Héritage des principes collaboratifs fondateurs d’Internet, mais aussi apparence séduisante qui masque des intentions purement commerciales, la gratuité fourmille sur Internet : la plupart des informations et de nombreux services disponibles sont gratuits.
Distinguons gratuité et piratage
Évitons tout d’abord une confusion : un logiciel gratuit n’est pas un logiciel piraté. L’association ne jouit pas d’un statut spécial : si elle utilise des copies illicites de logiciels, elle risque une lourde amende, et son président risque l’emprisonnement.
Les logiciels libres : une gratuité sans arrière-pensée
L’idée de gratuité se traduit notamment par l’existence des logiciels libres, qui représentent en effet un réel intérêt pour les associations.

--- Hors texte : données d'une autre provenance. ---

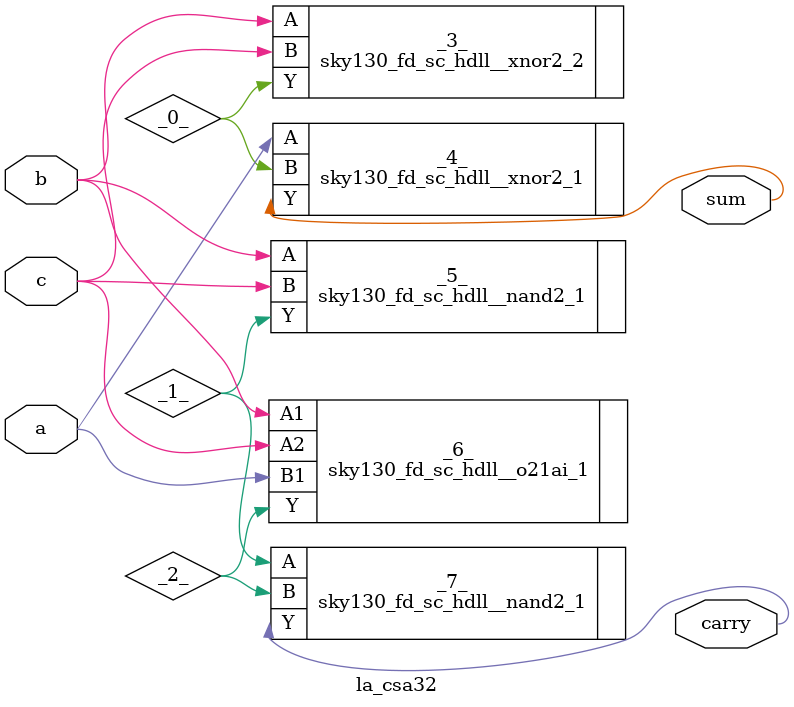
<source format=v>

/* Generated by Yosys 0.38+92 (git sha1 84116c9a3, x86_64-conda-linux-gnu-cc 11.2.0 -fvisibility-inlines-hidden -fmessage-length=0 -march=nocona -mtune=haswell -ftree-vectorize -fPIC -fstack-protector-strong -fno-plt -O2 -ffunction-sections -fdebug-prefix-map=/root/conda-eda/conda-eda/workdir/conda-env/conda-bld/yosys_1708682838165/work=/usr/local/src/conda/yosys-0.38_93_g84116c9a3 -fdebug-prefix-map=/user/projekt_pia/miniconda3/envs/sc=/usr/local/src/conda-prefix -fPIC -Os -fno-merge-constants) */

module la_csa32(a, b, c, sum, carry);
  wire _0_;
  wire _1_;
  wire _2_;
  input a;
  wire a;
  input b;
  wire b;
  input c;
  wire c;
  output carry;
  wire carry;
  output sum;
  wire sum;
  sky130_fd_sc_hdll__xnor2_2 _3_ (
    .A(b),
    .B(c),
    .Y(_0_)
  );
  sky130_fd_sc_hdll__xnor2_1 _4_ (
    .A(a),
    .B(_0_),
    .Y(sum)
  );
  sky130_fd_sc_hdll__nand2_1 _5_ (
    .A(b),
    .B(c),
    .Y(_1_)
  );
  sky130_fd_sc_hdll__o21ai_1 _6_ (
    .A1(b),
    .A2(c),
    .B1(a),
    .Y(_2_)
  );
  sky130_fd_sc_hdll__nand2_1 _7_ (
    .A(_1_),
    .B(_2_),
    .Y(carry)
  );
endmodule

</source>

Mais le terme de gratuité a été repris et détourné par le Web marchand avec des arrière-pensées commerciales : la gratuité apparente du service se paie en fait de diverses façons. Des hébergeur gratuits émaillent les pages consultées d’encarts promotionnels. Des services de messagerie gratuits diffusent leur publicité à travers les messages échangés… ou revendent à des sociétés de commerce électronique leurs fichiers d’abonnés. Enfin, les abonnements gratuits à Internet incitent les utilisateurs à des communications dont le coût téléphonique n’est pas gratuit.
À éviter : l’hébergement gratuit de son site Internet
Si votre association possède un site Internet, mieux vaut trouver un hébergeur peu onéreux (à partir de 1 euro/mois pour un espace de stockage de 20 Méga-octets) que gratuit. En effet, un hébergeur gratuit vous fournira un nom de domaine du type monassociation.societemachin.com, au lieu de monassociation.com. Par ailleurs, il ne garantit pas un accès sûr et permanent au réseau et n’offre aucun recours juridique en cas de mauvaise prestation.
Signalons que des hébergeurs associatifs existent, qui tentent de coller au plus près des besoins des associations. Pour les trouver, saisissez "hébergeurs associatifs" dans un moteur de recherche comme www.google.fr.
Le gratuit pour les associations
Certains logiciels payants peuvent s’avérer gratuits ou peu onéreux pour des structures à but non lucratif. Si cette information n’apparaît pas clairement sur le site Internet de l’éditeur du logiciel, on peut prendre contact avec lui pour tenter de négocier des conditions avantageuses.
La vraie gratuité
C’est celle qui n’exige pas de contrepartie. On la trouve sur la plupart des sites publics. Par exemple, la poste offre sur www.laposte.net un service de messagerie gratuit et sans publicité commerciale.
L’autre gratuité est celle des contenus publics, disponibles gratuitement sur Internet : les textes de loi sur www.legifrance.gouv.fr, le journal officiel sur www.journal-officiel.gouv.fr, les contenus des sites thématiques sur la drogue (www.drogues.gouv.fr), la sécurité routière (www.securiteroutiere.equipem…), la santé (www.sante.fr), la culture (www.culture.fr), etc.
La vraie gratuité, c’est aussi celle du mouvement associatif et des millions de bénévoles qui fournissent de l’information complète sur leurs champs d’activité.